Le ministre délégué en charge du Budget, Ludovic Ngatsé, qui était face à la presse nationale ce 21 octobre, a indiqué que le paiement des grandes entreprises a déjà débuté, en attendant le tour des petites créances prévu la semaine prochaine.

Le ministre intervenait sur la gestion des 300 milliards FCFA mobilisés par un groupe de banques formant le Club de Brazzaville, en vue de faciliter le paiement d'une partie de la dette intérieure commerciale. Cette phase de paiement va durer deux à trois mois pour permettre, selon Ludovic Ngatsé, de s'assurer du bon déroulement de l'opération avec la bancarisation.

Des garde-fous ont été mis pour éviter d'éventuelles fraudes et permettre à ce que l'opération se déroule selon la règlementation Cémac et les règles du Fonds monétaire international(FMI). « Les choses se passent de manière transparente, puisque premièrement, il faut s'assurer que le bénéficiaire est bel et bien créancier de l'État et figure sur la liste des entreprises auditées, deuxièmement, l'identification du marché, avant la troisième étape qu'est le passage au guichet », a-t- il précisé, ajoutant que toutes ces procédures seront retracées dans un système qui fera l'objet d'un rapport unique.

Quant aux exigences imposées par la Caisse congolaise d'amortissement et le Club de Brazzaville, les opérateurs économiques doivent signer l'engagement de réinvestir l'argent perçu dans le pays et de subir la décote, dont le taux varie entre 15 et 30%. « Cette décote est même inférieure au taux fixé par le FMI qui est de 40%. Les opérateurs économiques pensent que dans ces conditions ils ne gagneront pas grand-chose.
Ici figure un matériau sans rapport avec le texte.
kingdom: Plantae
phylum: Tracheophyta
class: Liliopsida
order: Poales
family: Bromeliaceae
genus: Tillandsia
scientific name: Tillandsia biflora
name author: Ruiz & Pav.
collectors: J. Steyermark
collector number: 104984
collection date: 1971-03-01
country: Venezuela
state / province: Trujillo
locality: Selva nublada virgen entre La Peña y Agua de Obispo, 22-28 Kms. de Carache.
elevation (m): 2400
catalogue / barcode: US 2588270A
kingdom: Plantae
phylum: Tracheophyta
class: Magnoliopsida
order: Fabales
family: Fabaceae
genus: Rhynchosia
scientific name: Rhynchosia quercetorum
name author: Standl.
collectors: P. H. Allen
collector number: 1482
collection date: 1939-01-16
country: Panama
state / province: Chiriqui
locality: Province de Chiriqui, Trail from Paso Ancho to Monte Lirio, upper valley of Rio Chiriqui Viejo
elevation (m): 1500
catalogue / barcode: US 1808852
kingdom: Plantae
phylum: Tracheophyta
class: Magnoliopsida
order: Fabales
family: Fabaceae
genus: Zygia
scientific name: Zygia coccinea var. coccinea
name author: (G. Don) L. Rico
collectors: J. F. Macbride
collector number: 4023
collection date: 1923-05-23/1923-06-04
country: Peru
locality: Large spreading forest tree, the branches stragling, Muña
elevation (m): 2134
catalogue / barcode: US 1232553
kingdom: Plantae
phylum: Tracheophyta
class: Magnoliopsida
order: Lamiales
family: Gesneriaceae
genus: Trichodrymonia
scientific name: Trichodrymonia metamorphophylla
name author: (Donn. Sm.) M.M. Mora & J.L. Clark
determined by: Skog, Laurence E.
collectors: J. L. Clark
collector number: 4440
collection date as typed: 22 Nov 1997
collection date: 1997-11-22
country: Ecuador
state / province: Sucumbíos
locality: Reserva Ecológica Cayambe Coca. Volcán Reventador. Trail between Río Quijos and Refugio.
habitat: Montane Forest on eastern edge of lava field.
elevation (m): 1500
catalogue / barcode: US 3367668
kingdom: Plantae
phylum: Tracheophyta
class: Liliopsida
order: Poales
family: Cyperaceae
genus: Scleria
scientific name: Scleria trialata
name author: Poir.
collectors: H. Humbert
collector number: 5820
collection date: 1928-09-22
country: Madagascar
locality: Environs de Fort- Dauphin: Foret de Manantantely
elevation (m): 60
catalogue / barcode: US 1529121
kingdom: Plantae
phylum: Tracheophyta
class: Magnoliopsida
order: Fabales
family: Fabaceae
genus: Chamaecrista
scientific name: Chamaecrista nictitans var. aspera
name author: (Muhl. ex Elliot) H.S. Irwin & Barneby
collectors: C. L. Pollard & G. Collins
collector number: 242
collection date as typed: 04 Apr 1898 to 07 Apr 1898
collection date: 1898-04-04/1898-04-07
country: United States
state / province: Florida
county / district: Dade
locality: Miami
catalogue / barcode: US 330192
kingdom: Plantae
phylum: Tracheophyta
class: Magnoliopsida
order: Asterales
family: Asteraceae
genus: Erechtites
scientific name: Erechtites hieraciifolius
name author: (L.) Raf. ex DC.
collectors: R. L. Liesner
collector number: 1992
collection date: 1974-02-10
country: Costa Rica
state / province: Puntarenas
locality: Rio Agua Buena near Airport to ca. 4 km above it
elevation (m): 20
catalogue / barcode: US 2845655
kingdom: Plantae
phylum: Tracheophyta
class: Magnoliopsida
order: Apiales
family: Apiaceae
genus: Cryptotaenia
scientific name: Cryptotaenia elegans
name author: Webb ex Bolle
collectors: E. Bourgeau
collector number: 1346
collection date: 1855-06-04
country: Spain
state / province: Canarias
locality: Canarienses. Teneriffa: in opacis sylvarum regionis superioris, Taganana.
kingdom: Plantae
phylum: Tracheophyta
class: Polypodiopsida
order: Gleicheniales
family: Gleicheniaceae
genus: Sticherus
Tout le monde sait que les marchés avec l'État sont négociés à des conditions hyper-généreuses et les opérateurs économiques font des profits exceptionnels », a poursuivi le ministre délégué en charge du Budget.

Au sujet des parts revenant aux quatre banques (Ecobank, La Congolaise de banque, la Banque sino-congolaise et BGFI), l'intervenant a fait savoir que celles-ci représentent moins d'un tiers du montant disponible, soit environ 75 milliards FCFA. « La BGFI n'a que 60 milliards FCFA de créance indirecte, La Congolaise de banque en réclame 15 milliards, la BSCA n'a pas de créance et l'Écobank annonce pour l'heure aucune créance », a-t- il poursuivi.

À noter que cette opération d'apurement de la dette intérieure via le club de Brazzaville couvre les créances auditées des années 2014, 2015 et 2016. Les discussions se poursuivent avec les syndicats patronaux en vue de l'audit et du paiement d'autres tranches. Le volume des créances déjà auditées représente 900 milliards FCFA, alors que les opérateurs économiques réclament plus de 1800 milliards.